China’s defense and foreign policy could be affected in several ways by a major economic slowdown. Slowed growth implies its future military potential will loom not so large. The country would find it more difficult to afford the wide array of advanced weapons many assume it will have and which the People’s Liberation Army doubtless expects to receive. If the nation’s woes are deep enough, the Party might be tempted to blame outsiders for its misfortunes. The prime target here would be the Americans.
The Party has the option of trying to avoid a possibly major upheaval by gradually introducing political changes from the bottom. This is what the Kuomintang Party, once also a Leninist one, did in Taiwan. Political choices were introduced first in local government, then in the national parliament, then finally in elections for president. This proceeded not without difficulties but relatively smoothly. China has not followed this upward course perhaps because the Party leadership sees the threat to its control as too great or perhaps because of a belief that political chaos would result. One hesitates to criticize such great experts on power as China’s leaders, but it does look like big trouble could be ahead.
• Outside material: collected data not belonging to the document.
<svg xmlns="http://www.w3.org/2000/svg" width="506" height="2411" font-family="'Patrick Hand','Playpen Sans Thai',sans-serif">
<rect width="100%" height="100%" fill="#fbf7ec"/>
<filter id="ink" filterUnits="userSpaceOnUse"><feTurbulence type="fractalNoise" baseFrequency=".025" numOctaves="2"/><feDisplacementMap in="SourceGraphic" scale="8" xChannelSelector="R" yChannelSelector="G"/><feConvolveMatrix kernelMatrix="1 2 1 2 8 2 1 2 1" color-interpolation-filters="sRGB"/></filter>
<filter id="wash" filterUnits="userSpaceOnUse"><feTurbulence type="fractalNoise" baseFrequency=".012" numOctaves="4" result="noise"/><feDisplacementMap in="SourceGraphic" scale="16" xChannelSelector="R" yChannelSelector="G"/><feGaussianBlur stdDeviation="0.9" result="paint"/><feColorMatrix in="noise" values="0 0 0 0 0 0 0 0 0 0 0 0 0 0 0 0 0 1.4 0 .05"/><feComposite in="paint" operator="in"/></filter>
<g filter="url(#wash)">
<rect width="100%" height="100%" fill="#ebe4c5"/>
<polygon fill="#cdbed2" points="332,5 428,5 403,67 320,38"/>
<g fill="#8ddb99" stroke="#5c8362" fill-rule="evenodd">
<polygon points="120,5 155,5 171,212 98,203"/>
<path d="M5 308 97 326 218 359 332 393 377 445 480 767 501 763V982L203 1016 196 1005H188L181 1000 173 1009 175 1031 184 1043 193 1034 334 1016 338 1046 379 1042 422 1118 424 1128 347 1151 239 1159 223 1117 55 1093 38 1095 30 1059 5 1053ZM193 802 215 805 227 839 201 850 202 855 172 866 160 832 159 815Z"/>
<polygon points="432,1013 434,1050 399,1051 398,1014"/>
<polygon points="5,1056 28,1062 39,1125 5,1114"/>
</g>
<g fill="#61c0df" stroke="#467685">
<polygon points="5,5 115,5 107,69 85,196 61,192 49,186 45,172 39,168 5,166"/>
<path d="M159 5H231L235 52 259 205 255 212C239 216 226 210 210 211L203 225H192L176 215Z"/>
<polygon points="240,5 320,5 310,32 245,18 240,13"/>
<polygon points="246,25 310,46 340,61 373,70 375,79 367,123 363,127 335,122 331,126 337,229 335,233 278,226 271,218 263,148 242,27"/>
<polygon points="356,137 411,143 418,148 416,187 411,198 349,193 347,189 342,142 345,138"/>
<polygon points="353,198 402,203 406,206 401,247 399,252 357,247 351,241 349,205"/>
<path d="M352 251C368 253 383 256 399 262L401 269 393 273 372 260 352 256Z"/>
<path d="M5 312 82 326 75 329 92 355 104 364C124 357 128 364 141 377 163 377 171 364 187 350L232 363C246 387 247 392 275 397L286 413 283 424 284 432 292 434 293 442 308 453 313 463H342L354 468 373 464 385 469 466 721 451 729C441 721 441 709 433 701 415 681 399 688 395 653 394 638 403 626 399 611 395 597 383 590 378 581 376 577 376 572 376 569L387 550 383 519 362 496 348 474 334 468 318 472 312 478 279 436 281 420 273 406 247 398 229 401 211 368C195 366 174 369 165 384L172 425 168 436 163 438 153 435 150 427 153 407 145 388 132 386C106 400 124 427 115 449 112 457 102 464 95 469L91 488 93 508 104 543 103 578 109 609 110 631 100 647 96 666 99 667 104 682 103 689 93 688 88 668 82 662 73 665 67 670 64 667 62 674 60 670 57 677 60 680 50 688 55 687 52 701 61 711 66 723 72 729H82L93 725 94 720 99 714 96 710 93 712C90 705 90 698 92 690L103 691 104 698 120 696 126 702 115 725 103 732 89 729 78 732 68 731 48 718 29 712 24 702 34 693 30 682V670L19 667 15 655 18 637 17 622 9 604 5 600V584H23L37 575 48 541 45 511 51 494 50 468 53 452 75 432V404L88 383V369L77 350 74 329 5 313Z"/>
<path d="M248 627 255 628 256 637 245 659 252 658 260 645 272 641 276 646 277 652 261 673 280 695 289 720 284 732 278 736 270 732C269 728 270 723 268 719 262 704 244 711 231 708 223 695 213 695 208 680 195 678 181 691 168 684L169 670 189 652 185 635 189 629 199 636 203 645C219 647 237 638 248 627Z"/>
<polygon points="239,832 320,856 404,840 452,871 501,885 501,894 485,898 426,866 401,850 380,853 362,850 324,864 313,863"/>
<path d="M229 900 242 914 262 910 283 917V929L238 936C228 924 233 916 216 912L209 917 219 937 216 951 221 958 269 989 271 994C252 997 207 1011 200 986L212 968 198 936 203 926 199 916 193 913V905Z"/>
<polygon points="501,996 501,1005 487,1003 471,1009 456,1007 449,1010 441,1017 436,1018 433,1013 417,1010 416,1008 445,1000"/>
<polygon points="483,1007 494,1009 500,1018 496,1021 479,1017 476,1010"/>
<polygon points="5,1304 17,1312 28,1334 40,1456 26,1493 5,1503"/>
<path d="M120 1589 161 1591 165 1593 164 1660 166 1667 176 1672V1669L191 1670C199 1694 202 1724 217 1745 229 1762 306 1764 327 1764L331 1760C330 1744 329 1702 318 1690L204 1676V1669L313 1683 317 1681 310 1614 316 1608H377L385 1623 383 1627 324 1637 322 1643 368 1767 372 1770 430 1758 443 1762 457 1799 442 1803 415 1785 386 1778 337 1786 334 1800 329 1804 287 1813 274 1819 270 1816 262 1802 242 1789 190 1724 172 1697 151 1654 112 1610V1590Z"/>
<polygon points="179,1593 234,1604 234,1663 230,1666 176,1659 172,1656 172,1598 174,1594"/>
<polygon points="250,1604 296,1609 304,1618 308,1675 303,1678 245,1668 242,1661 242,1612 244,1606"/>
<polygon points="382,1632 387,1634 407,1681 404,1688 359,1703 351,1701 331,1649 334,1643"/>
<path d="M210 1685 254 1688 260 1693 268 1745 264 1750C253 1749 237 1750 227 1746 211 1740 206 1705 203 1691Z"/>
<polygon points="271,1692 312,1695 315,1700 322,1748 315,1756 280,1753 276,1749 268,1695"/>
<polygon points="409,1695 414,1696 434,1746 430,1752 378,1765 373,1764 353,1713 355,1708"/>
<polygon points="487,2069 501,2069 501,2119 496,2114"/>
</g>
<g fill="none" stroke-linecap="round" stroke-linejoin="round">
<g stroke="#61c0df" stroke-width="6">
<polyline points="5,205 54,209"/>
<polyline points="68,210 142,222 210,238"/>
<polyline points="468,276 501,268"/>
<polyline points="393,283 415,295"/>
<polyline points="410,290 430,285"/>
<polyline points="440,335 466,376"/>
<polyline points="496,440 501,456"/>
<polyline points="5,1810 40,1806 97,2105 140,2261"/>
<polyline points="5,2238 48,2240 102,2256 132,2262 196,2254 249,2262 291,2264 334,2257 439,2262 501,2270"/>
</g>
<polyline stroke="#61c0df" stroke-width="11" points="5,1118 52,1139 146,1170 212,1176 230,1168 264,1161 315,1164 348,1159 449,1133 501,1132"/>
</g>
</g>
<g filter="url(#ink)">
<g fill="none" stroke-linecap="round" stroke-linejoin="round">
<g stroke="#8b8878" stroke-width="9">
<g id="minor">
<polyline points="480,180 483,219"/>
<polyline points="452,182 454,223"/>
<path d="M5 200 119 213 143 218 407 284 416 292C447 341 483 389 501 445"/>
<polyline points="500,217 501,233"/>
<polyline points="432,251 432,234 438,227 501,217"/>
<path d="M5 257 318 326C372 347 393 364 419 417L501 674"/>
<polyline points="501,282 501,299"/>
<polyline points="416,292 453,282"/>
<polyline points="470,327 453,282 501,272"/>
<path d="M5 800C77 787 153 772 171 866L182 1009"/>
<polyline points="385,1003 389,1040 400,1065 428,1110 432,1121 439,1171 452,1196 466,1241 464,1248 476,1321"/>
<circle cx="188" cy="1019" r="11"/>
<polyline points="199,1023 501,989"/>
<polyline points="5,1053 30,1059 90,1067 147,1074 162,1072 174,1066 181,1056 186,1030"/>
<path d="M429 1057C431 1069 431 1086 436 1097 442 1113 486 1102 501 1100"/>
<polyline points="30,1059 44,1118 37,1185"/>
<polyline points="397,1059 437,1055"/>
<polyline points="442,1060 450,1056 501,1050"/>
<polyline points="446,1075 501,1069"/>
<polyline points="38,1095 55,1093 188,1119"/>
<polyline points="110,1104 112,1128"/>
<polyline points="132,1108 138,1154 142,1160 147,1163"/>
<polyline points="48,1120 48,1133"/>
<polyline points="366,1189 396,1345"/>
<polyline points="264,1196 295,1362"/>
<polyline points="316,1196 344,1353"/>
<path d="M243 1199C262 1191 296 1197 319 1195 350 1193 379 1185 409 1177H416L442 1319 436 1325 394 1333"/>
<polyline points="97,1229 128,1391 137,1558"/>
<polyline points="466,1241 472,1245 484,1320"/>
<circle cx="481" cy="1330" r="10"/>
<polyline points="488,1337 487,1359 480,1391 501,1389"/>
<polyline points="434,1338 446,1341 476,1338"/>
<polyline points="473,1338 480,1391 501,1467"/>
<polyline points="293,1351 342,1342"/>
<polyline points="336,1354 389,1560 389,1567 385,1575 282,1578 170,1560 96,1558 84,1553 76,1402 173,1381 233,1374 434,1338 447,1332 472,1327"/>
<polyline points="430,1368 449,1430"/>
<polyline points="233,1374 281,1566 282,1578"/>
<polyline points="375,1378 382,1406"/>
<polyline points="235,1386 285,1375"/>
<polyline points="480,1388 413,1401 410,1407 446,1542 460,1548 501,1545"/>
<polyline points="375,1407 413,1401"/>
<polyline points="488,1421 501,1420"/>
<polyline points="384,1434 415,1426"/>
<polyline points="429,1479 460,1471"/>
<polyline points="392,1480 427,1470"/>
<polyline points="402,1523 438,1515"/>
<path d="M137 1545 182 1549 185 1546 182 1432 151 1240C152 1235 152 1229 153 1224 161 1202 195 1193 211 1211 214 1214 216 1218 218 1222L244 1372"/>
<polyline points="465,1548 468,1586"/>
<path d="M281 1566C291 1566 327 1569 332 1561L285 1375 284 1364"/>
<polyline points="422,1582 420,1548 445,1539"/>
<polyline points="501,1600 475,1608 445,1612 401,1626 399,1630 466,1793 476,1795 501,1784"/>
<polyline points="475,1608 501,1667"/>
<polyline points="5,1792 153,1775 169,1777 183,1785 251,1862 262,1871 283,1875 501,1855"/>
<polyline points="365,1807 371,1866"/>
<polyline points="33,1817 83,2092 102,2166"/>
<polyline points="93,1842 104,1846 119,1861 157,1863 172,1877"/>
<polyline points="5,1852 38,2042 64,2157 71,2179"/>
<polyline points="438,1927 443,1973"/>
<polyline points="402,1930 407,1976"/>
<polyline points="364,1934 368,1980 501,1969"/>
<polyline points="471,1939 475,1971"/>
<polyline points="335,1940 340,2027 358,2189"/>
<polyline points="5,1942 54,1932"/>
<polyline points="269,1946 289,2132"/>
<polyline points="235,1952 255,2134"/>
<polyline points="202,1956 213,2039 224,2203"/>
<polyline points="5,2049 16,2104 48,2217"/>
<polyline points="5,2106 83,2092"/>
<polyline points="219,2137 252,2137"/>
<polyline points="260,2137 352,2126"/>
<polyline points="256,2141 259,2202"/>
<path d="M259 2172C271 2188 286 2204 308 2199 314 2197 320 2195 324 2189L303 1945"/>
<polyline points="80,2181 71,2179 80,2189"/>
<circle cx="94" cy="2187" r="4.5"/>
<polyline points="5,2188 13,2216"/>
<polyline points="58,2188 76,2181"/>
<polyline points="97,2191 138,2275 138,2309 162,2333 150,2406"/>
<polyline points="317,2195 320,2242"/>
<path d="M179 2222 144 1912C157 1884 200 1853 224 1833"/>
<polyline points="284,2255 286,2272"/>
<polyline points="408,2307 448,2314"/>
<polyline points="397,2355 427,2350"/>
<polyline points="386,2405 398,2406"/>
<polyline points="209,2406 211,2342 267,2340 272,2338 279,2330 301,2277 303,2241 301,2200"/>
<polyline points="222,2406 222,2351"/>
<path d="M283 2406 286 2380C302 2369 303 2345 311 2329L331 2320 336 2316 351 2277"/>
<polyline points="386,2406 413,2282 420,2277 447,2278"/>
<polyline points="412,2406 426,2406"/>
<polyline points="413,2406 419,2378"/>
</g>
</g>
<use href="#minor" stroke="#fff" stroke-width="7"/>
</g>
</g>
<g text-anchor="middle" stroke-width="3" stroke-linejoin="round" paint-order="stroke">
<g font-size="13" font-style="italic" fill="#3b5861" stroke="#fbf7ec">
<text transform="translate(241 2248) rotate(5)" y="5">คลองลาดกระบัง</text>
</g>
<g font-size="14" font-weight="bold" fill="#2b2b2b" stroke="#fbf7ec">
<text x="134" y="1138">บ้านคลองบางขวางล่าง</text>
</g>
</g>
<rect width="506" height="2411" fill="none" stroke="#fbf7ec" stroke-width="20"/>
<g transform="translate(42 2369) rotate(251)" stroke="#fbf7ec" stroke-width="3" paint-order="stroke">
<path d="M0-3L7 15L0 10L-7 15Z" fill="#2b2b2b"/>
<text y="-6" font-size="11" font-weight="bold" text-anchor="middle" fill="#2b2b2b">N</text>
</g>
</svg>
The interplay between disruptions
To return to the initial propositions: There is a significant chance of either, or both, political and economic change in China occurring at some point before 2020. If this change happens, the order in which these two events occur could make a major difference, although one can only guess at how events might play out. If substantial political liberalizing were to occur first, then a less-than-huge economic slowdown shouldn’t have a traumatic effect. But if it were to happen the other way around, if economic change comes before political change, then a sharp economic slowdown might result in political liberalizing, or a conservative faction might succeed in tightening the screws, or there might be an extended period of political turbulence. We simply don’t know.
One way or another, developments in China in the next decade have a high probability of deeply affecting the rest of the world — more so than they have already and in very different ways.